Нэнни Фрай и Лиззи Гроув перенесли в Россию все обычаи родной страны; они управляли детской согласно своим представлениям и правилам и обладали полной властью не только над братом и мной, но и над многочисленными русскими горничными, слугами и помощницами.
До шести лет я не говорила по–русски. Наше непосредственное окружение и все родственники разговаривали с нами на английском языке.
Два раза в день отец приходил повидаться с нами. Он глубоко и нежно любил нас, и мы это знали, но он никогда не расточал нам ласки, обнимал только когда приходил поздороваться утром или желал доброй ночи.
Я обожала его. Я радовалась каждой возможности побыть с ним рядом, и если по какой либо причине день проходил без встречи с ним, я очень переживала.
В то время он командовал императорской конной гвардией. Я чаще всего вспоминаю его в форме этого полка. То была великолепная форма — вся белая с золотыми галунами. Позолоченная каска была увенчана двуглавым орлом.
Отец был высоким, широкоплечим. Голова небольшая, округлый лоб слегка сдавлен к вискам. При таком росте ступни у него были маленькими, а таких красивых, изящных рук я никогда больше ни у кого не видела.

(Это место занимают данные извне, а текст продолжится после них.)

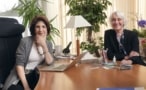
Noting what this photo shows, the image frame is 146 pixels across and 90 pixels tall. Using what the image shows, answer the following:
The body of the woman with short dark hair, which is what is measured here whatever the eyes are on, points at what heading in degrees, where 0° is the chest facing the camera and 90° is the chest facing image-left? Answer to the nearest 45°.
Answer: approximately 315°

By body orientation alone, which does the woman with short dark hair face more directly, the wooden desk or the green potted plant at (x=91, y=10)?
the wooden desk

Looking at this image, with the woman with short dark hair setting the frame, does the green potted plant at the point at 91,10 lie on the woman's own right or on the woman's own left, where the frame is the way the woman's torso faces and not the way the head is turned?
on the woman's own left
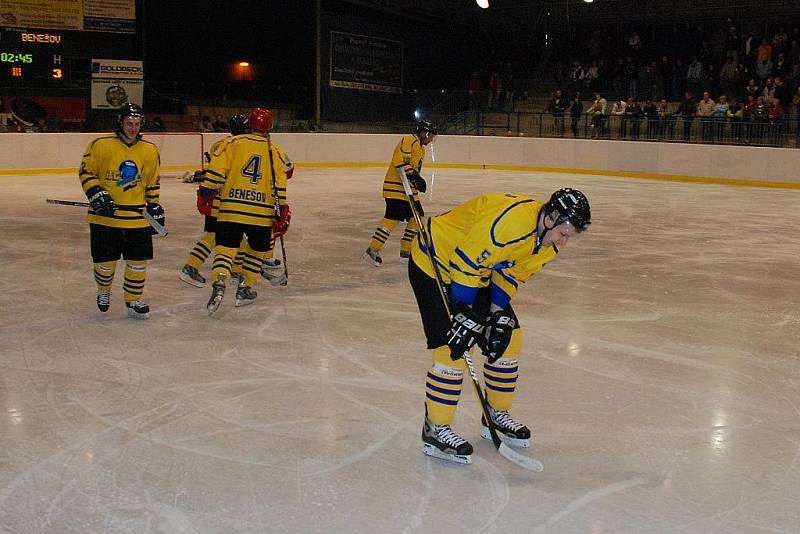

Ему было присуще необычайное обаяние. Каждое слово, движение, жест несли отпечаток индивидуальности. Он вызывал к себе расположение всех, с кем доводилось общаться, и так было всегда; с возрастом он не утратил своей элегантности, жизнерадостности и мягкосердечия.
У него было необыкновенное чувство юмора, он любил веселые розыгрыши, был мастер на всякие выдумки. Однажды на Пасху он незаметно подсунул под нашего кролика куриное яйцо и уверил нас, что тот несет яйца.
Самым радостным праздником для всех нас было Рождество. За несколько дней до него привозили и устанавливали елку. Затем двери большого зала закрывались, вокруг шли таинственные приготовления, о которых можно было лишь догадываться, и тогда, только раз в году, пропадал устоявшийся в доме покой, уступая место волнующему и радостному оживлению.
В сочельник мы приходили в такое возбужденное состояние, что няням приходилось не спускать с нас глаз, поскольку мы с Дмитрием то и дело пытались украдкой подглядеть, что происходит за закрытыми дверями. Чтобы успокоить, нас увозили на прогулку, но рождественские огни и украшения, веселый праздничный настрой толпы на улицах, по которым следовал наш экипаж, только больше возбуждали нас.
Наконец наступал долгожданный момент. Когда мы были одеты, за нами приходил отец. Он подводил нас к закрытым дверям зала и делал знак. Свет в зале выключали, двери распахивались. Перед нашими восхищенными глазами в громадном темном зале появлялась волшебная елка с горящими свечами. Сердца замирали, и мы с трепетом входили вслед за отцом. Он снова делал знак, темнота исчезала; вдоль стен появлялись столы, покрытые белыми скатертями, а на них — подарки.